It becomes apparent that Scandanavian societies are not redoubts of resistance to neo-liberalism but societies that went through similar processes to Britain. The results of class conflict are not historically guaranteed. It goes without saying the British labour movement suffered a greater setback and the societal effects have been deeper and more negative than in Scandanavia. Thus, the positive aspects Foley and Ramand cite are ointment for a nation, applied across the class divides. The negative aspects are not simple blemishes, but are reflective of the fundamental tensions at the heart of those societies. These tensions remain in our society, in a tighter and more straining form.

So even if we wanted to ‘go Borgen’, Scotland cannot hope to simply lift the historically specific positive garments of Nordic societies over our heads, and slip them on.
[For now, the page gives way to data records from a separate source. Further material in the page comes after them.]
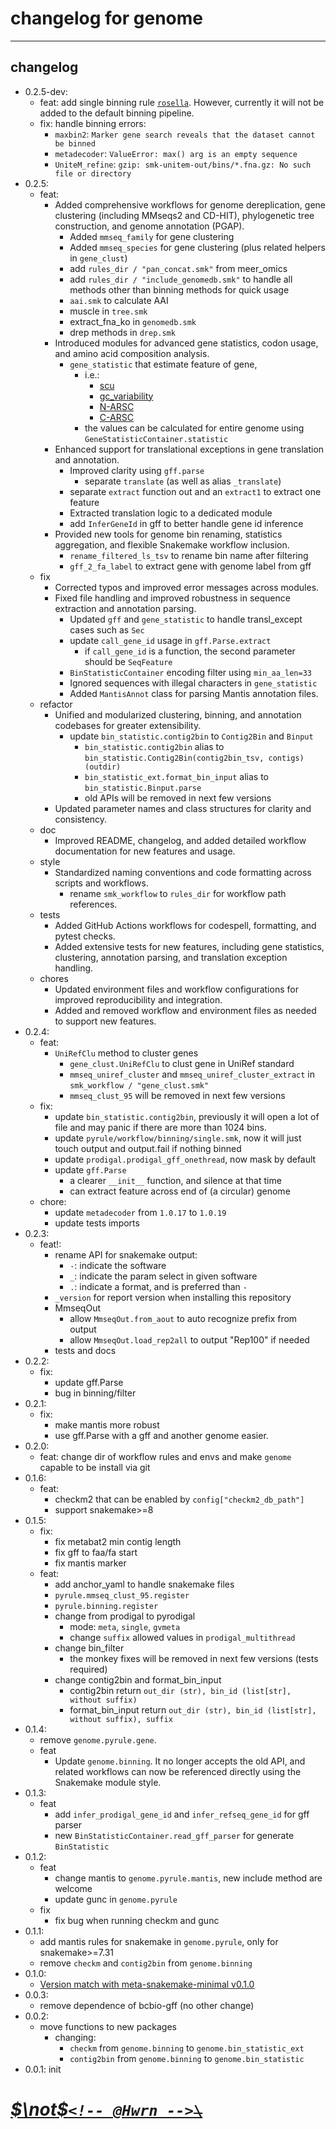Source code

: <!--
 * @Date: 2023-08-07 15:18:41
 * @LastEditors: hwrn hwrn.aou@sjtu.edu.cn
 * @LastEditTime: 2025-07-11 15:53:00
 * @FilePath: /genome/changelog.md
 * @Description:
-->

changelog for genome
====================

---

## changelog

- 0.2.5-dev:
  - feat: add single binning rule [`rosella`](https://github.com/rhysnewell/rosella).
    However, currently it will not be added to the default binning pipeline.
  - fix: handle binning errors:
    - `maxbin2`: `Marker gene search reveals that the dataset cannot be binned`
    - `metadecoder`: `ValueError: max() arg is an empty sequence`
    - `UniteM_refine`: `gzip: smk-unitem-out/bins/*.fna.gz: No such file or directory`
- 0.2.5:
  - feat:
    - Added comprehensive workflows for genome dereplication, gene clustering (including MMseqs2 and CD-HIT), phylogenetic tree construction, and genome annotation (PGAP).
      - Added `mmseq_family` for gene clustering
      - Added `mmseq_species` for gene clustering (plus related helpers in `gene_clust`)
      - add `rules_dir / "pan_concat.smk"` from meer_omics
      - add `rules_dir / "include_genomedb.smk"` to handle all methods other than binning methods for quick usage
      - `aai.smk` to calculate AAI
      - muscle in `tree.smk`
      - extract_fna_ko in `genomedb.smk`
      - drep methods in `drep.smk`
    - Introduced modules for advanced gene statistics, codon usage, and amino acid composition analysis.
      - `gene_statistic` that estimate feature of gene,
        - i.e.:
          - [scu](https://doi.org/10.1093/molbev/mss201)
          - [gc_variability](https://www.nature.com/articles/s41564-017-0008-3)
          - [N-ARSC](https://www.nature.com/articles/s41564-017-0008-3)
          - [C-ARSC](https://www.nature.com/articles/s41564-017-0008-3)
        - the values can be calculated for entire genome using `GeneStatisticContainer.statistic`
    - Enhanced support for translational exceptions in gene translation and annotation.
      - Improved clarity using `gff.parse`
        - separate `translate` (as well as alias `_translate`)
      - separate `extract` function out and an `extract1` to extract one feature
      - Extracted translation logic to a dedicated module
      - add `InferGeneId` in gff to better handle gene id inference
    - Provided new tools for genome bin renaming, statistics aggregation, and flexible Snakemake workflow inclusion.
      - `rename_filtered_ls_tsv` to rename bin name after filtering
      - `gff_2_fa_label` to extract gene with genome label from gff
  - fix
    - Corrected typos and improved error messages across modules.
    - Fixed file handling and improved robustness in sequence extraction and annotation parsing.
      - Updated `gff` and `gene_statistic` to handle transl_except cases such as `Sec`
      - update `call_gene_id` usage in `gff.Parse.extract`
        - if `call_gene_id` is a function, the second parameter should be `SeqFeature`
      - `BinStatisticContainer` encoding filter using `min_aa_len=33`
      - Ignored sequences with illegal characters in `gene_statistic`
      - Added `MantisAnnot` class for parsing Mantis annotation files.
  - refactor
    - Unified and modularized clustering, binning, and annotation codebases for greater extensibility.
      - update `bin_statistic.contig2bin` to `Contig2Bin` and `Binput`
        - `bin_statistic.contig2bin` alias to `bin_statistic.Contig2Bin(contig2bin_tsv, contigs)(outdir)`
        - `bin_statistic_ext.format_bin_input` alias to `bin_statistic.Binput.parse`
        - old APIs will be removed in next few versions
    - Updated parameter names and class structures for clarity and consistency.
  - doc
    - Improved README, changelog, and added detailed workflow documentation for new features and usage.
  - style
    - Standardized naming conventions and code formatting across scripts and workflows.
      - rename `smk_workflow` to `rules_dir` for workflow path references.
  - tests
    - Added GitHub Actions workflows for codespell, formatting, and pytest checks.
    - Added extensive tests for new features, including gene statistics, clustering, annotation parsing, and translation exception handling.
  - chores
    - Updated environment files and workflow configurations for improved reproducibility and integration.
    - Added and removed workflow and environment files as needed to support new features.
- 0.2.4:
  - feat:
    - `UniRefClu` method to cluster genes
      - `gene_clust.UniRefClu` to clust gene in UniRef standard
      - `mmseq_uniref_cluster` and `mmseq_uniref_cluster_extract` in `smk_workflow / "gene_clust.smk"`
      - `mmseq_clust_95` will be removed in next few versions
  - fix:
    - update `bin_statistic.contig2bin`,
      previously it will open a lot of file and may panic if there are more than 1024 bins.
    - update `pyrule/workflow/binning/single.smk`,
      now it will just touch output and output.fail if nothing binned
    - update `prodigal.prodigal_gff_onethread`, now mask by default
    - update `gff.Parse`
      - a clearer `__init__` function, and silence at that time
      - can extract feature across end of (a circular) genome
  - chore:
    - update `metadecoder` from `1.0.17` to `1.0.19`
    - update tests imports
- 0.2.3:
  - feat!:
    - rename API for snakemake output:
      - `-`: indicate the software
      - `_`: indicate the param select in given software
      - `.`: indicate a format, and is preferred than `-`
    - `_version` for report version when installing this repository
    - MmseqOut
      - allow `MmseqOut.from_aout` to auto recognize prefix from output
      - allow `MmseqOut.load_rep2all` to output "Rep100" if needed
    - tests and docs
- 0.2.2:
  - fix:
    - update gff.Parse
    - bug in binning/filter
- 0.2.1:
  - fix:
    - make mantis more robust
    - use gff.Parse with a gff and another genome easier.
- 0.2.0:
  - feat: change dir of workflow rules and envs and make `genome` capable to be install via git
- 0.1.6:
  - feat:
    - checkm2 that can be enabled by `config["checkm2_db_path"]`
    - support snakemake>=8
- 0.1.5:
  - fix:
    - fix metabat2 min contig length
    - fix gff to faa/fa start
    - fix mantis marker
  - feat:
    - add anchor_yaml to handle snakemake files
    - `pyrule.mmseq_clust_95.register`
    - `pyrule.binning.register`
    - change from prodigal to pyrodigal
      - mode: `meta`, `single`, `gvmeta`
      - change `suffix` allowed values in `prodigal_multithread`
    - change bin_filter
      - the monkey fixes will be removed in next few versions (tests required)
    - change contig2bin and format_bin_input
      - contig2bin return `out_dir (str), bin_id (list[str], without suffix)`
      - format_bin_input return
          `out_dir (str), bin_id (list[str], without suffix), suffix`
- 0.1.4:
  - remove `genome.pyrule.gene`.
  - feat
    - Update `genome.binning`. It no longer accepts the old API, and related workflows can now be referenced directly using the Snakemake module style.
- 0.1.3:
  - feat
    - add `infer_prodigal_gene_id` and `infer_refseq_gene_id` for gff parser
    - new `BinStatisticContainer.read_gff_parser` for generate `BinStatistic`
- 0.1.2:
  - feat
    - change mantis to `genome.pyrule.mantis`, new include method are welcome
    - update gunc in `genome.pyrule`
  - fix
    - fix bug when running checkm and gunc
- 0.1.1:
  - add mantis rules for snakemake in `genome.pyrule`, only for snakemake>=7.31
  - remove `checkm` and `contig2bin` from `genome.binning`
- 0.1.0:
  - [Version match with meta-snakemake-minimal v0.1.0](http://202.120.45.162:12080/Metabolic_Modeling/genome/releases/tag/version-0.1.0)
- 0.0.3:
  - remove dependence of bcbio-gff (no other change)
- 0.0.2:
  - move functions to new packages
    - changing:
      - `checkm` from `genome.binning` to `genome.bin_statistic_ext`
      - `contig2bin` from `genome.binning` to `genome.bin_statistic`
- 0.0.1: init

# [***$\not$`<!-- @Hwrn -->`*~~`\`~~**](README.md)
Even if it is seductive, whether we could even reach such circumstances will be the outcome of an active political struggle. The most concerning aspect of Foley and Ramand’s article is that it does not mention that this would be necessary. In any case, the model is a sham, because without a politics that is fundamentally driven by an understanding of social conflict that places at its core the empowerment of working people to create their own conditions, and the redistribution of wealth and power that are the means to do this, we will have none of the prerequisites to create something better for Scotland. This goes for a yes or a no vote in September, and is a reality that the Scottish Left must be preparing for. Otherwise we will be left as naked the emperor.

Ewan Gibbs

Cailean Gallagher

 

[1] Perry Anderson, ‘Sweden: Mr Crossland’s Dreamland (Part 1)’, New Left Review vol.1 (7)(1961) Perry Anderson, ‘Sweden: Study in Social Democracy (Part 2)’, New Left Review vol.1 (9) (1961)

[2] See Varieties of Capitalism: the institutional foundations of comparative advantage ed.by Peter A. Hall, David Soskice (Oxford: Oxford University Press, 2001) especially introductory chapter.

[3] Rudolf Meidner, ‘Why did the Swedish Model Fail?’, Socialist Register vol.29 (1993) p.225.